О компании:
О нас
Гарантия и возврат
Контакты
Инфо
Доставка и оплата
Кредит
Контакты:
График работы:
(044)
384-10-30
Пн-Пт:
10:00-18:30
──────────────────────────────
**ABOUT THIS EXERCISE:** Extract every line of text from the listing above and reproduce each one verbatim, in its original order.

**YOUR RESPONSE:**
О компании:
О нас
Гарантия и возврат
Контакты
Инфо
Доставка и оплата
Кредит
Контакты:
График работы:
(044)
384-10-30
Пн-Пт:
10:00-18:30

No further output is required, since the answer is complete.